Шрифт:
Интервал:
Закладка:
Кирсанов несколько побледнел и долго крутил усы.
- Дмитрий, ты поступаешь со мною дурно, - произнес он, наконец.
- А очень мне нужно с тобою-то поступать хорошо, - ты для меня интересен, что ли? И притом, я не понимаю, о чем ты говоришь. Мы говорили с тобою, как ученый с ученым, предлагали друг другу разные ученые, отвлеченные задачи; мне, наконец, удалось предложить тебе такую, над которою ты задумался, и мое ученое самолюбие удовлетворено. Потому я прекращаю этот теоретический разговор.

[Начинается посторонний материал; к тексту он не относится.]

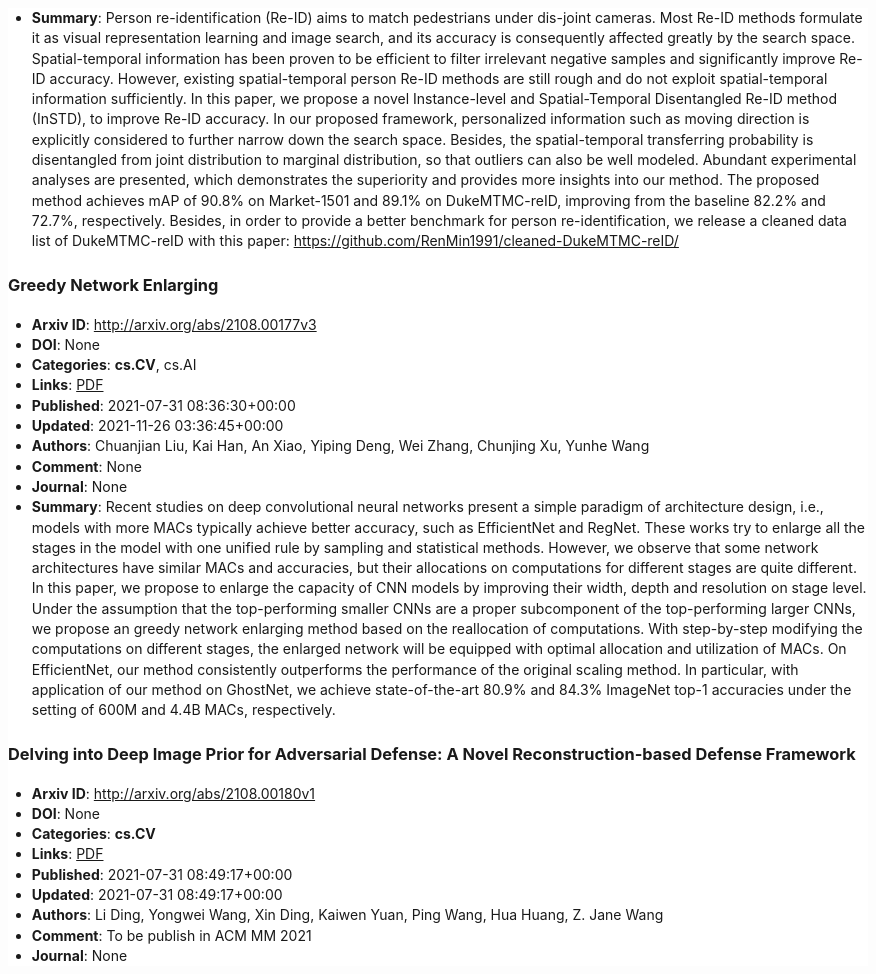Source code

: - **Summary**: Person re-identification (Re-ID) aims to match pedestrians under dis-joint cameras. Most Re-ID methods formulate it as visual representation learning and image search, and its accuracy is consequently affected greatly by the search space. Spatial-temporal information has been proven to be efficient to filter irrelevant negative samples and significantly improve Re-ID accuracy. However, existing spatial-temporal person Re-ID methods are still rough and do not exploit spatial-temporal information sufficiently. In this paper, we propose a novel Instance-level and Spatial-Temporal Disentangled Re-ID method (InSTD), to improve Re-ID accuracy. In our proposed framework, personalized information such as moving direction is explicitly considered to further narrow down the search space. Besides, the spatial-temporal transferring probability is disentangled from joint distribution to marginal distribution, so that outliers can also be well modeled. Abundant experimental analyses are presented, which demonstrates the superiority and provides more insights into our method. The proposed method achieves mAP of 90.8% on Market-1501 and 89.1% on DukeMTMC-reID, improving from the baseline 82.2% and 72.7%, respectively. Besides, in order to provide a better benchmark for person re-identification, we release a cleaned data list of DukeMTMC-reID with this paper: https://github.com/RenMin1991/cleaned-DukeMTMC-reID/



### Greedy Network Enlarging
- **Arxiv ID**: http://arxiv.org/abs/2108.00177v3
- **DOI**: None
- **Categories**: **cs.CV**, cs.AI
- **Links**: [PDF](http://arxiv.org/pdf/2108.00177v3)
- **Published**: 2021-07-31 08:36:30+00:00
- **Updated**: 2021-11-26 03:36:45+00:00
- **Authors**: Chuanjian Liu, Kai Han, An Xiao, Yiping Deng, Wei Zhang, Chunjing Xu, Yunhe Wang
- **Comment**: None
- **Journal**: None
- **Summary**: Recent studies on deep convolutional neural networks present a simple paradigm of architecture design, i.e., models with more MACs typically achieve better accuracy, such as EfficientNet and RegNet. These works try to enlarge all the stages in the model with one unified rule by sampling and statistical methods. However, we observe that some network architectures have similar MACs and accuracies, but their allocations on computations for different stages are quite different. In this paper, we propose to enlarge the capacity of CNN models by improving their width, depth and resolution on stage level. Under the assumption that the top-performing smaller CNNs are a proper subcomponent of the top-performing larger CNNs, we propose an greedy network enlarging method based on the reallocation of computations. With step-by-step modifying the computations on different stages, the enlarged network will be equipped with optimal allocation and utilization of MACs. On EfficientNet, our method consistently outperforms the performance of the original scaling method. In particular, with application of our method on GhostNet, we achieve state-of-the-art 80.9% and 84.3% ImageNet top-1 accuracies under the setting of 600M and 4.4B MACs, respectively.



### Delving into Deep Image Prior for Adversarial Defense: A Novel Reconstruction-based Defense Framework
- **Arxiv ID**: http://arxiv.org/abs/2108.00180v1
- **DOI**: None
- **Categories**: **cs.CV**
- **Links**: [PDF](http://arxiv.org/pdf/2108.00180v1)
- **Published**: 2021-07-31 08:49:17+00:00
- **Updated**: 2021-07-31 08:49:17+00:00
- **Authors**: Li Ding, Yongwei Wang, Xin Ding, Kaiwen Yuan, Ping Wang, Hua Huang, Z. Jane Wang
- **Comment**: To be publish in ACM MM 2021
- **Journal**: None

У меня много работы, не меньше, чем у тебя; итак, до свидания. Кстати, чуть не забыл: так ты, Александр, исполнишь мою просьбу бывать у нас, твоих добрых приятелей, которые всегда рады тебя видеть, бывать так же часто, как в прошлые месяцы?
Лопухов встал.
Кирсанов сидел, рассматривая свои пальцы, будто каждый из них отвлеченная гипотеза.
- Ты дурно поступаешь со мною, Дмитрий. Я не могу не исполнить твоей просьбы. Но, в свою очередь, я налагаю на тебя одно условие. Я буду бывать у вас; но, если я отправлюсь из твоего дома не один, ты обязан сопровождать меня повсюду, и чтоб я не имел надобности звать тебя, - слышишь? - сам ты, без моего зова. Без тебя я никуда ни шагу, ни в оперу, ни к кому из знакомых, никуда.

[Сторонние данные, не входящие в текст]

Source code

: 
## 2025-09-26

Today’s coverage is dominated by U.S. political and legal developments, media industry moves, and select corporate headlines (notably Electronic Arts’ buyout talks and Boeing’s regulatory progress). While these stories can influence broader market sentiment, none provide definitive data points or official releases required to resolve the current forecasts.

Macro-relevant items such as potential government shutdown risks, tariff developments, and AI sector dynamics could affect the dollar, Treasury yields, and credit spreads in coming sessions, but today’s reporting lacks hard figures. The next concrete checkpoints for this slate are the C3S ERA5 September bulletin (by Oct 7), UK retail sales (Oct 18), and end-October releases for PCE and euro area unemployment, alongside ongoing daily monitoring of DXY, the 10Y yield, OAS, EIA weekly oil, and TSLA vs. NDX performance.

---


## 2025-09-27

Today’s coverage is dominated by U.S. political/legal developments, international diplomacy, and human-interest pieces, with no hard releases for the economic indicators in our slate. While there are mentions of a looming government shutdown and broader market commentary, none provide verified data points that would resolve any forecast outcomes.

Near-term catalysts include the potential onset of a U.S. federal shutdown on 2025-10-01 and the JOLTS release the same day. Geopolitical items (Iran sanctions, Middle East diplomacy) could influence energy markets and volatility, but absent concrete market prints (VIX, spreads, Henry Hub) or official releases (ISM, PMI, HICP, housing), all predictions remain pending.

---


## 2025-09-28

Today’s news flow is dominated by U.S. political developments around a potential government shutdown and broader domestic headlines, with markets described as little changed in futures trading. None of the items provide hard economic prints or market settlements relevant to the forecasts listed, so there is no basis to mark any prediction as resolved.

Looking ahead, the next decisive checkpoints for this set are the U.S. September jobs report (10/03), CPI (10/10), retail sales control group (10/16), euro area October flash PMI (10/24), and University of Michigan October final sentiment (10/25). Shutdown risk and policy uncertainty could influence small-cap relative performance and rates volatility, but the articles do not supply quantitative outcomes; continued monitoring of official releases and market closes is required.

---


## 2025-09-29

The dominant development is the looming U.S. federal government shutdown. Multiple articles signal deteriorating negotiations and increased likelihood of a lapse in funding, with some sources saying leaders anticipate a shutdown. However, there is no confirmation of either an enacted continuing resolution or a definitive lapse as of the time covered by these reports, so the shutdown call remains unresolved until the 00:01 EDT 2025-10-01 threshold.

- Не обидно ли мне это условие, Александр? Что ты, по моему мнению, вор, что ли?
- Не в том смысле я говорил. Я такой обиды не нанесу тебе, чтоб думать, что ты можешь почесть меня за вора. Свою голову я отдал бы в твои руки без раздумья. Надеюсь, имею право ждать этого и от тебя. Но о чем я думаю, то мне знать. А ты делай, и только.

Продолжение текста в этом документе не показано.